%%

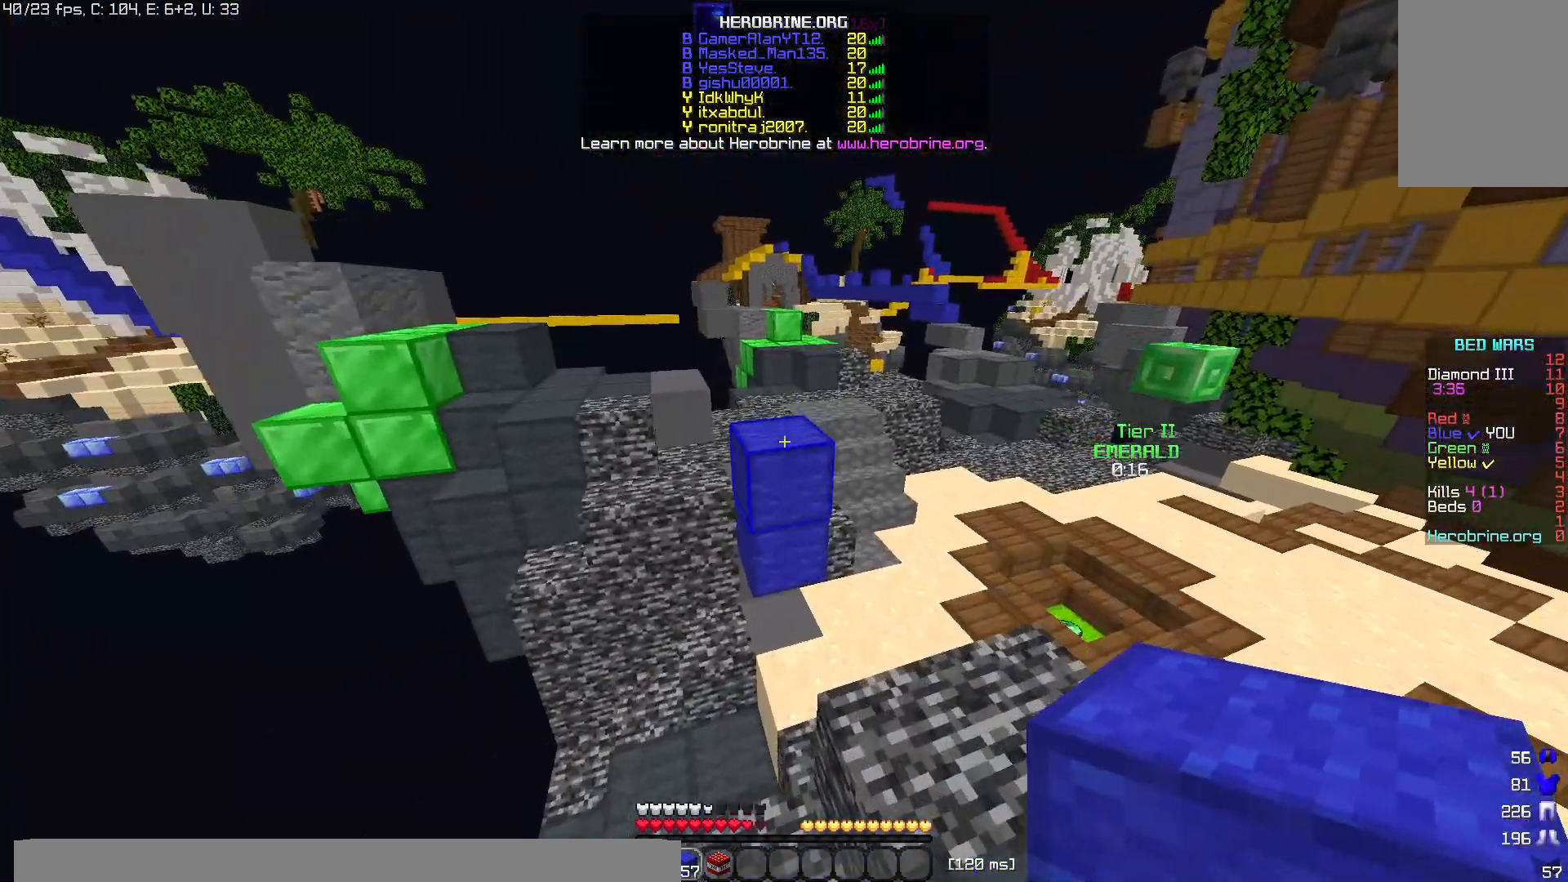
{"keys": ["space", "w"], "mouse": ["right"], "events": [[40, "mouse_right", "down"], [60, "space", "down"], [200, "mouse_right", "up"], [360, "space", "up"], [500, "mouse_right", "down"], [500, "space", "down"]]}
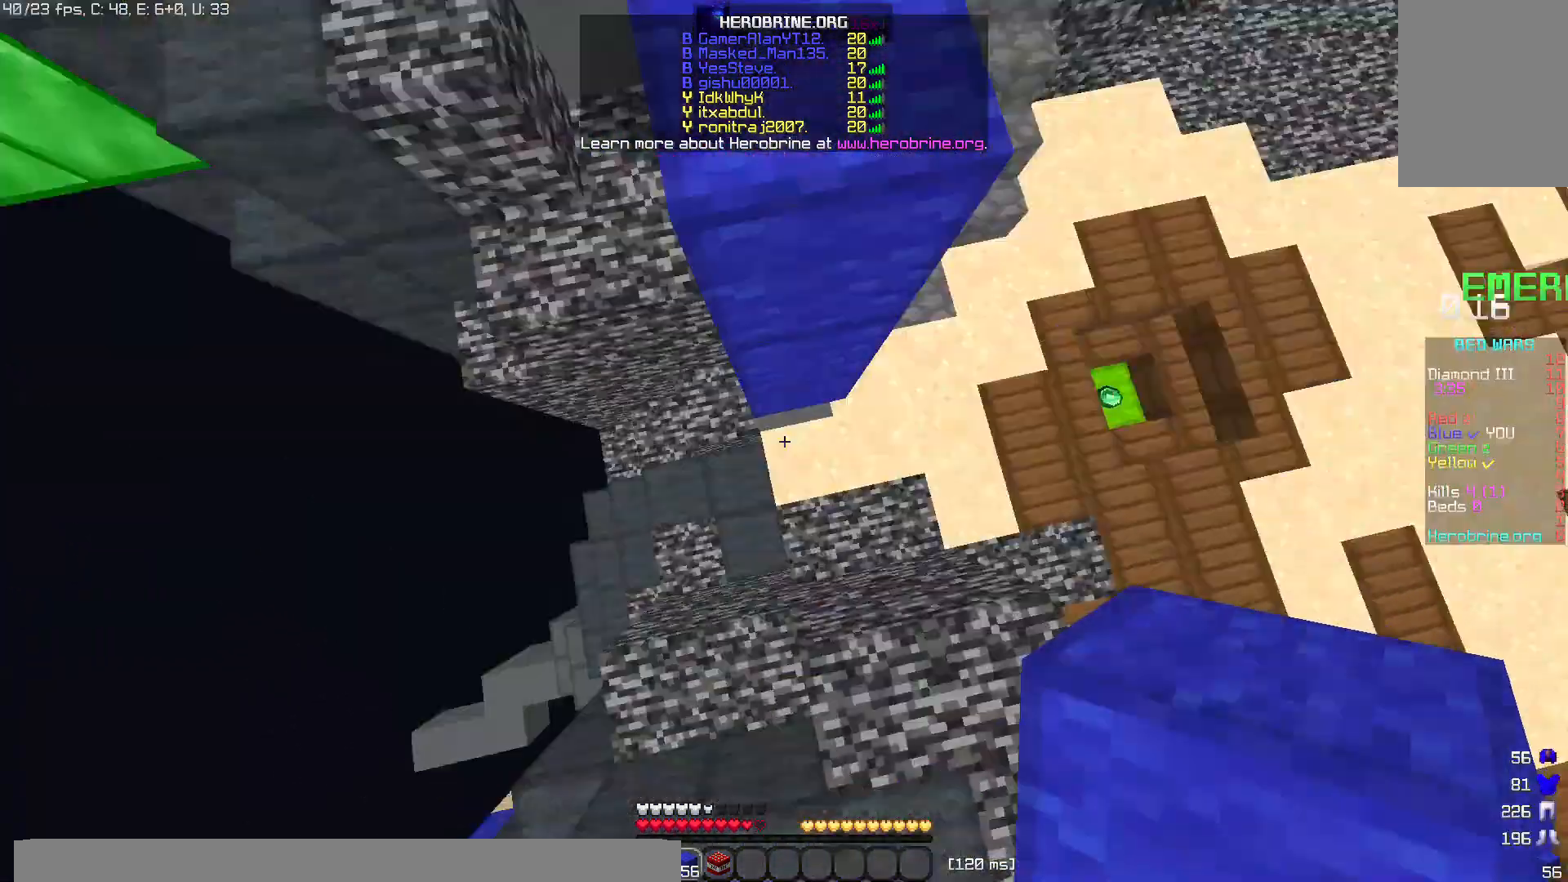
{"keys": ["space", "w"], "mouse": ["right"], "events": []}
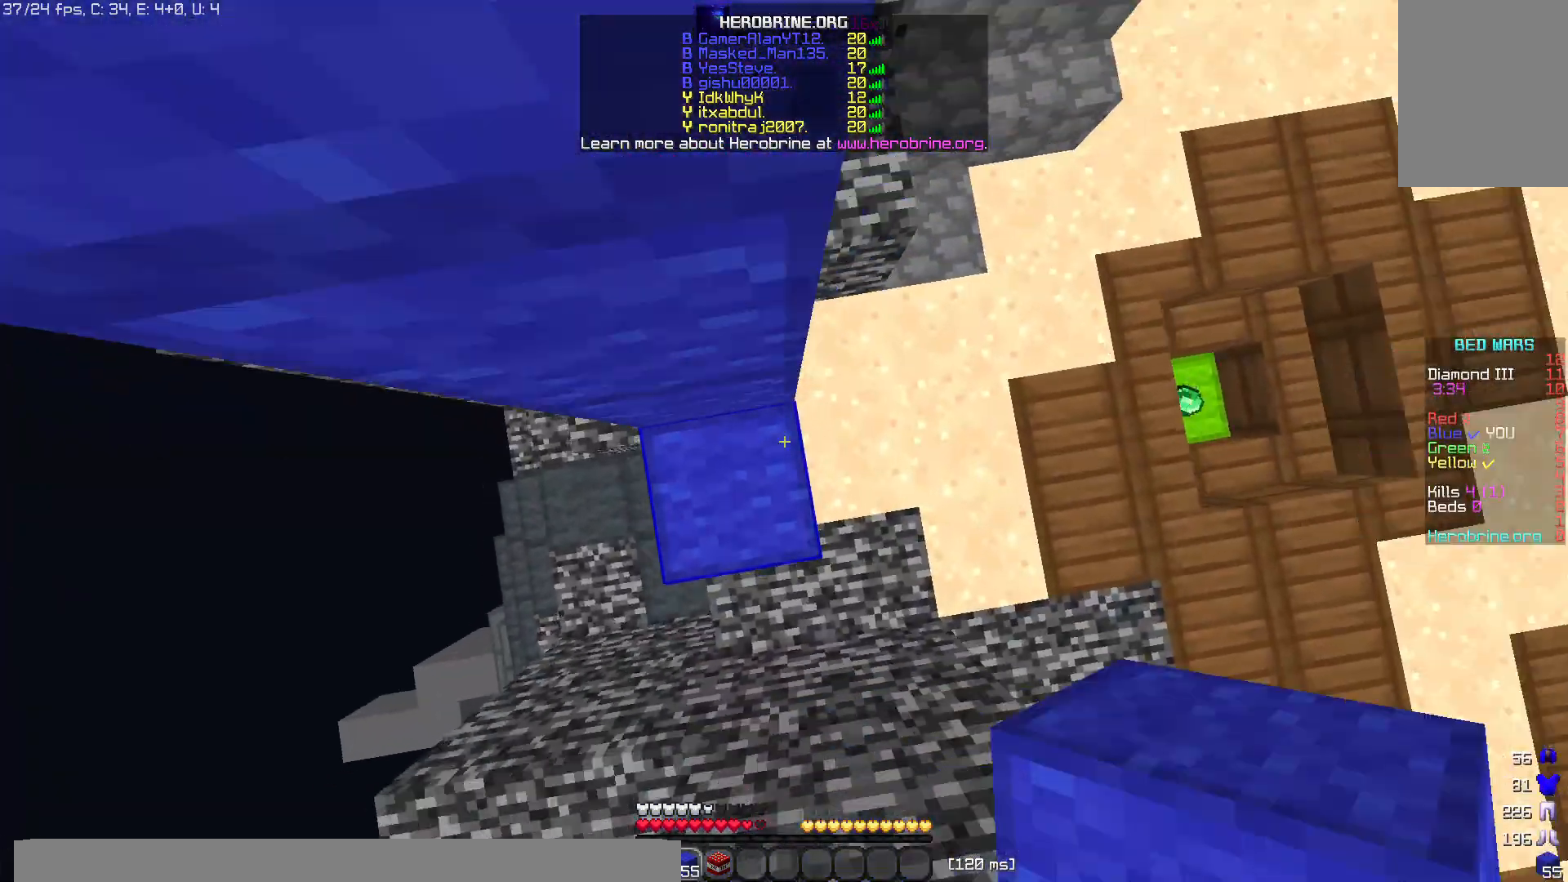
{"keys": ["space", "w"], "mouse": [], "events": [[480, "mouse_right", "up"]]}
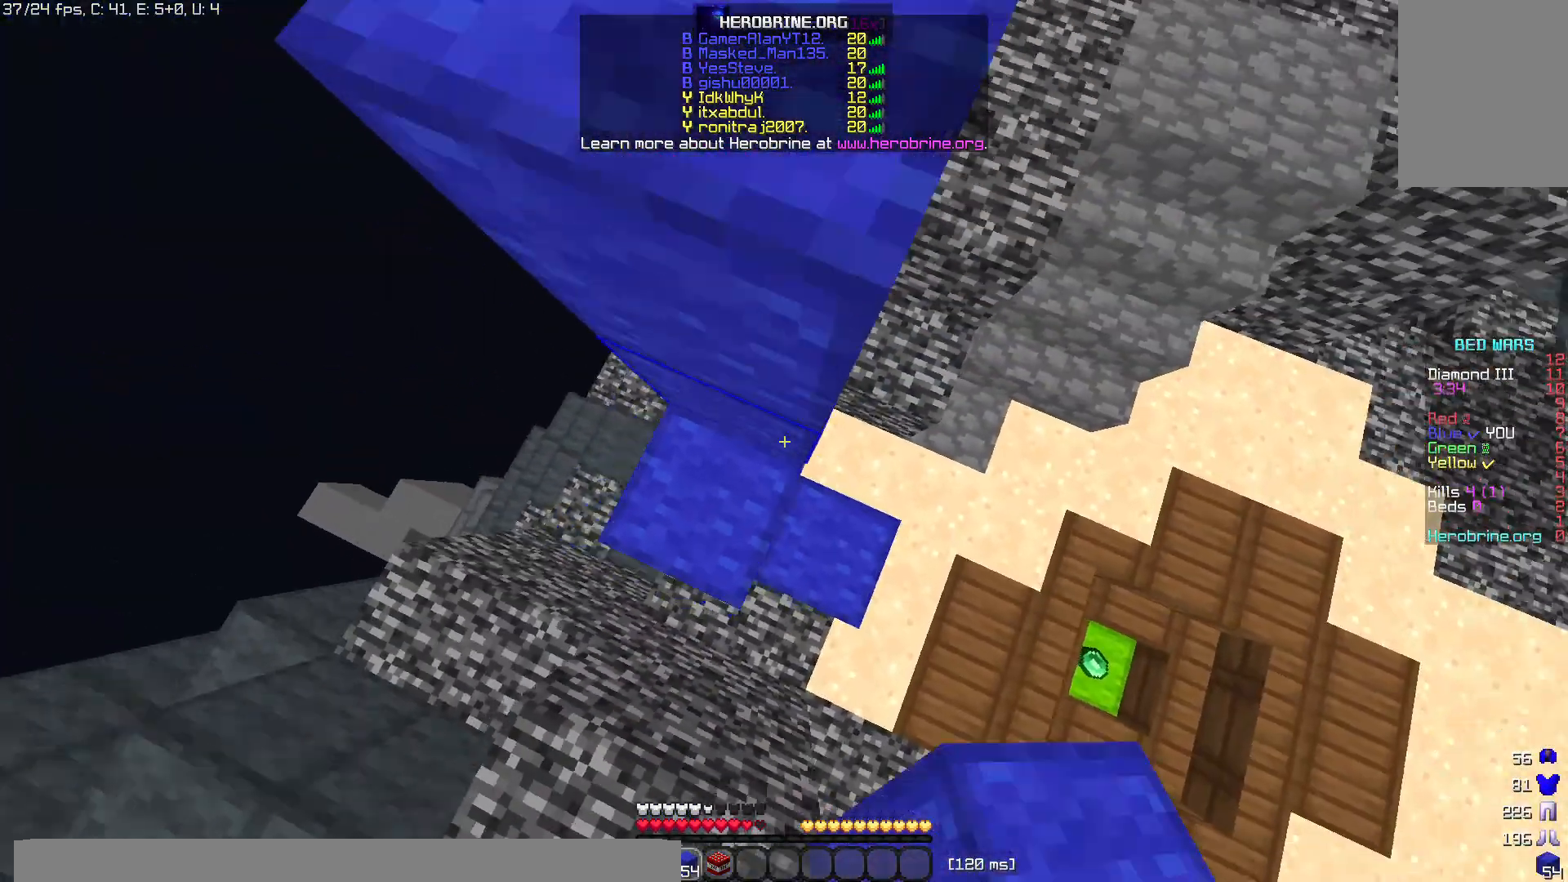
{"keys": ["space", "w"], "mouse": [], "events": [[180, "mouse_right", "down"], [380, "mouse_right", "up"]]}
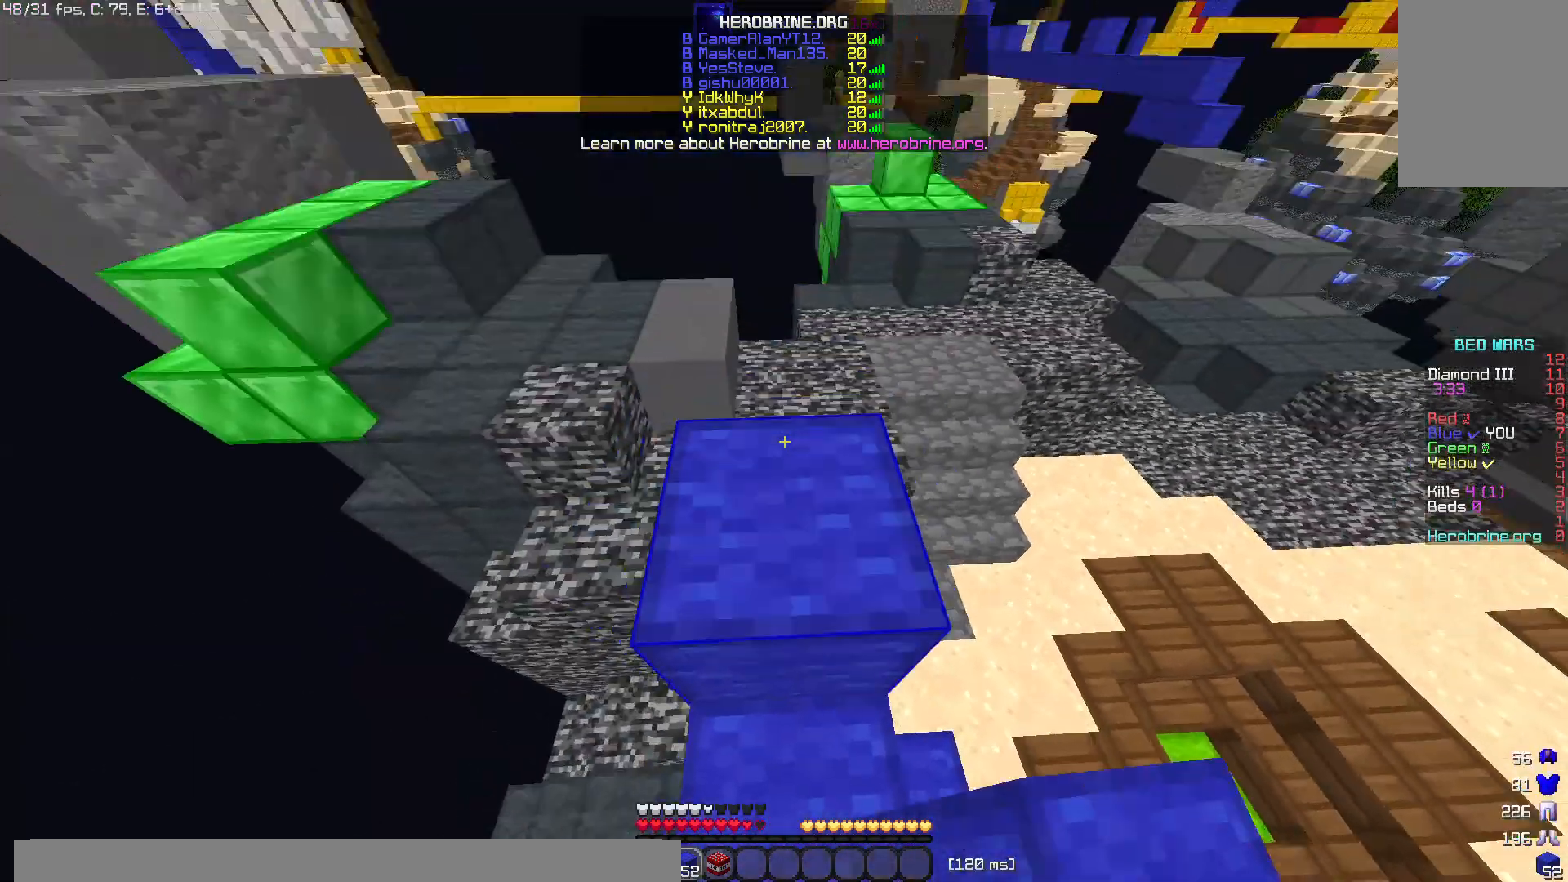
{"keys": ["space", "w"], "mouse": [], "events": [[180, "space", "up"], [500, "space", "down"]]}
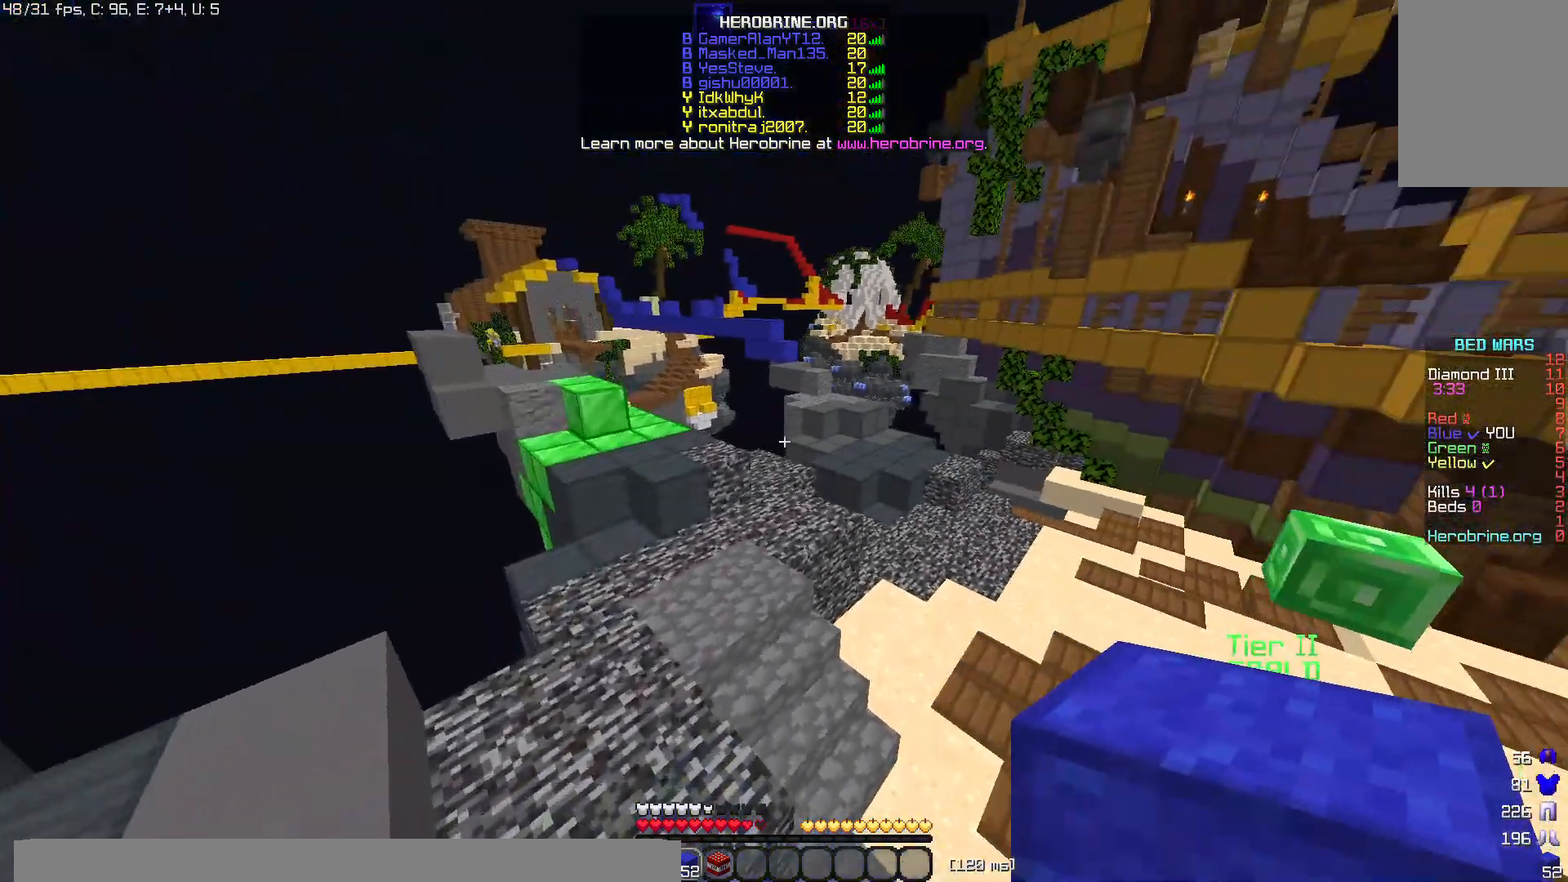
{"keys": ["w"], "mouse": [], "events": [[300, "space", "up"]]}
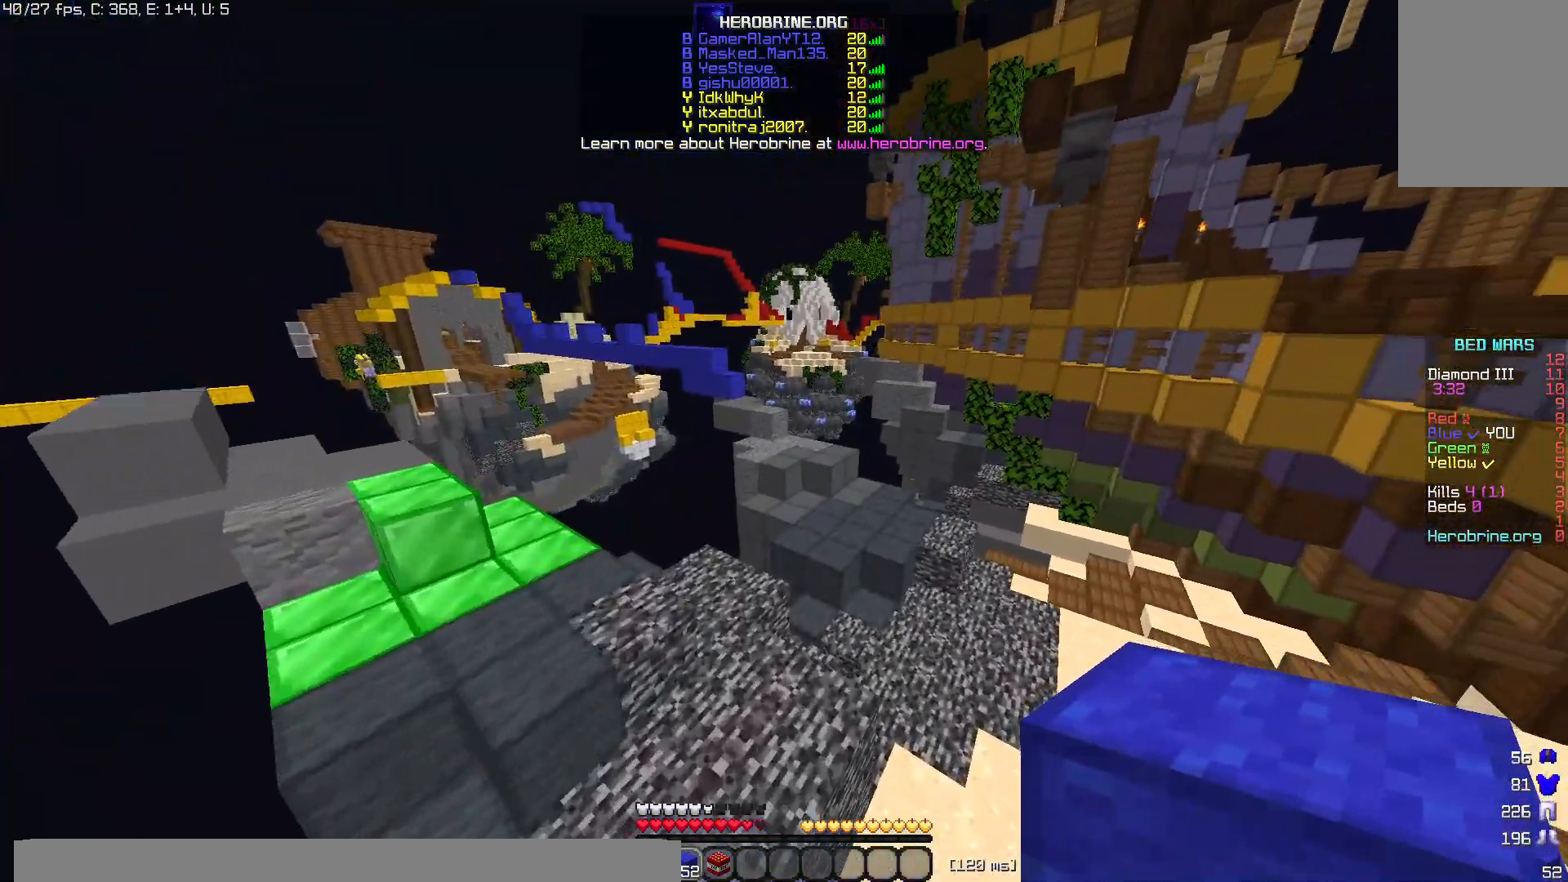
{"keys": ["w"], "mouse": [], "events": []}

%%

Line by line, check the material above for the word "space", then give the number of lines that hold it and nothing else.

6